Microsoft and other organizations have had a practice in place to eliminate the low performing people in their organization – the annual running of the pink slips. Management makes it clear that the lowest performing 5 – 10% of employees will be let go. This practice breeds mediocrity (as long as I’m not at the bottom, I keep my job).

However, how do retain and encourage your top talent? Denzil Crooke, Founding Partner of Incentus Global says, “Your top salespeople are not encouraged by money alone. Anywhere they work is going to pay them well. They need other incentives to drive their performance.” These top performers are not the 20% of people who are doing 80% of the work. These are the top 5% of your employees who your competitors would love to hire. What should you do to make them want to stay?

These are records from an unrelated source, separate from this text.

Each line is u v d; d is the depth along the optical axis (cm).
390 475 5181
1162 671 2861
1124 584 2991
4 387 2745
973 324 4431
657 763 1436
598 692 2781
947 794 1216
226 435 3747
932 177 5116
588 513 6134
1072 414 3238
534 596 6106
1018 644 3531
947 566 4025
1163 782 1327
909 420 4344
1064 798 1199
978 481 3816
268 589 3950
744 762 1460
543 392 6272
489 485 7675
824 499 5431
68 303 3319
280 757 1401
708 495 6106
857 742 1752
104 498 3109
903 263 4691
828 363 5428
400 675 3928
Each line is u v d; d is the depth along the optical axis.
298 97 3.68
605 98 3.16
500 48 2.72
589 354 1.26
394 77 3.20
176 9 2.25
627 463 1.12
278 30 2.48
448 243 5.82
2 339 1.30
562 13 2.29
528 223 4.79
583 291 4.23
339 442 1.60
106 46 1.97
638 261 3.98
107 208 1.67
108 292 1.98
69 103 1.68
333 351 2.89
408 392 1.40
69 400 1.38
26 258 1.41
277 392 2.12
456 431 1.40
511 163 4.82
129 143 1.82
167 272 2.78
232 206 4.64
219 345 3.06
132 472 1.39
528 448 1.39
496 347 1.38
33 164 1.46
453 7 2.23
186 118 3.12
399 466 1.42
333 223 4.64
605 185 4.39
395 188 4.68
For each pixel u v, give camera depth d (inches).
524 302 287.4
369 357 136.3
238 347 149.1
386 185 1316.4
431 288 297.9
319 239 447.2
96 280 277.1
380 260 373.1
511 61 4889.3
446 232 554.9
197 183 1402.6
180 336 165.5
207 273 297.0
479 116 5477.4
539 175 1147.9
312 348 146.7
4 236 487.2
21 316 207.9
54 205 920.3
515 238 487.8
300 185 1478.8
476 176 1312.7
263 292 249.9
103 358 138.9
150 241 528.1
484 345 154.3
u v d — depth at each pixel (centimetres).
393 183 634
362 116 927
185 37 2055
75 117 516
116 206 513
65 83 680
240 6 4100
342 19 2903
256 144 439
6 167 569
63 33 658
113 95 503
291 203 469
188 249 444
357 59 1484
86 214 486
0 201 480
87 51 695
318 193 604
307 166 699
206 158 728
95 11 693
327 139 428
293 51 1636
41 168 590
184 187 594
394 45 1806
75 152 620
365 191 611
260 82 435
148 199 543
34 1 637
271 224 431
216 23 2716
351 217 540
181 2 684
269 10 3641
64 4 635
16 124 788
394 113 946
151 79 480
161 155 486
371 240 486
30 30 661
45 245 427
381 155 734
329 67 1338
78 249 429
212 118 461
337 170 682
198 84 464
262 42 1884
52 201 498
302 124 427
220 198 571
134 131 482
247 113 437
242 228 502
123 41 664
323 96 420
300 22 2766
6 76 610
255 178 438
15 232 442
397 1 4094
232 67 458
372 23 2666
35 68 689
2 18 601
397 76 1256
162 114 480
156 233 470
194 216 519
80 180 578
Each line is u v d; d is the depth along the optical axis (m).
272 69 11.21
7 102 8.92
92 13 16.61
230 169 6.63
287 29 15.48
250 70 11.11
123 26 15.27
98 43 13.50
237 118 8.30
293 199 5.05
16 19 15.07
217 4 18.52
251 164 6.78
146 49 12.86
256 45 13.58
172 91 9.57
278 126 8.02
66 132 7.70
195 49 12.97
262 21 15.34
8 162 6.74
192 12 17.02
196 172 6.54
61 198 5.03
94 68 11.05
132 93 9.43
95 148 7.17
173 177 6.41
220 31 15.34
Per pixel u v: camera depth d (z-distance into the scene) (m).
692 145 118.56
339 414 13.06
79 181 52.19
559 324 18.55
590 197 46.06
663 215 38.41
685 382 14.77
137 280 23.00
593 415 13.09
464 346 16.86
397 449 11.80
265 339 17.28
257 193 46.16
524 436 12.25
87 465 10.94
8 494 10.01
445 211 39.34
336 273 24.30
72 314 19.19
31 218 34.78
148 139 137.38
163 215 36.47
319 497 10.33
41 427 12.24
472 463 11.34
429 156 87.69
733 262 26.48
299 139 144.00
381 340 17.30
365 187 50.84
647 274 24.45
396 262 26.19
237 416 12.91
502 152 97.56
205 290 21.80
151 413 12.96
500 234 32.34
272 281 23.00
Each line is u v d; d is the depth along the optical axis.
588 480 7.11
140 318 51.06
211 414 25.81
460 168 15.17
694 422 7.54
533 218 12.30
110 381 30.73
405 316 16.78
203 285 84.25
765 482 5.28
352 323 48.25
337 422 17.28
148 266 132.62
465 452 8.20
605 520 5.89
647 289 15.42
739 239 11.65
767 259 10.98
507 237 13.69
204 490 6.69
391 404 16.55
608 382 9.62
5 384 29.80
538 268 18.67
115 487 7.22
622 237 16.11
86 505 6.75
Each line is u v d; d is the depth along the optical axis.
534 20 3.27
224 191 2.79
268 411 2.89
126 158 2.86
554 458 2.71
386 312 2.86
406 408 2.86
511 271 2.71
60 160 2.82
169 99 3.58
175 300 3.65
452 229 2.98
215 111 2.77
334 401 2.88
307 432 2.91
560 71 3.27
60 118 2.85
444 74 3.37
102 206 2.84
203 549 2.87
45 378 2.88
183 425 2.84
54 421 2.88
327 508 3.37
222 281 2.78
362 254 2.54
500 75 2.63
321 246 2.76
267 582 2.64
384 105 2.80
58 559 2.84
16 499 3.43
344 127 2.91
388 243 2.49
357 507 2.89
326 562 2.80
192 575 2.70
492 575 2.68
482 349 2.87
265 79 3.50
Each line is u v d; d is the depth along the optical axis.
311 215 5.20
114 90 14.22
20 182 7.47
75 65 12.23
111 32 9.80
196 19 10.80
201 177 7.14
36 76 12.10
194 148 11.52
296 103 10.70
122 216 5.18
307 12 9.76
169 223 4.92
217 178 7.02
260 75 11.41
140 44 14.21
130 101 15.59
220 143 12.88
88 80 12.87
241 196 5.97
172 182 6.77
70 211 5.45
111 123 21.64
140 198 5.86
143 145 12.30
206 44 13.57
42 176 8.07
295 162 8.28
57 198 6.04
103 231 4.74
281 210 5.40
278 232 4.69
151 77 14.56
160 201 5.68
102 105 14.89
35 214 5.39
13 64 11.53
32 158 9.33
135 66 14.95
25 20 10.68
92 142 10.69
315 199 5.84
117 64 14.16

Challenge: Insure your top talent has top projects. These rockstars are the people who would climb a mountain just to see if they can. They want the tough accounts and the difficult to accomplish tasks. They fell asleep in algebra; reward them with calculus.

Reward: There is nothing wrong with financial incentives; they just can’t be the only thing offered. When top performers succeed, they should receive cash, stock options and raises. They need something they can take (or drive) to the bank.

Recognize: PDRs (i.e. – Public Displays of Recognition) make people feel good. It shows that they (or their team) worked hard, put in more hours and reached their goal. Will other people get jealous? YES! The goal is to help kickstart their drive for recognition.

Promote: I remember the first time I was promoted from Specialty Sales Executive to Senior Sales Executive. It was my first promotion. From that moment on, I worked harder. I lead more teams. I took more responsibility. As Jack Nicholson said in As Good As It Gets, “It made me want to be a better man.”

Opportunity: I was doing well in engineering when I approached my boss about moving into sales. That lateral move was one of the best of my professional career. I learned skills I had never developed in engineering. That opportunity kept me with the company…for 7 more years.

All employees require coaching, mentoring and a path to success. The challenge for the great managers with great employees is to develop different paths for everyone. There is not a “one size fits all” for talent management – especially for your best employees. Create special incentives for them. Your organization, your clients and your employees will appreciate it.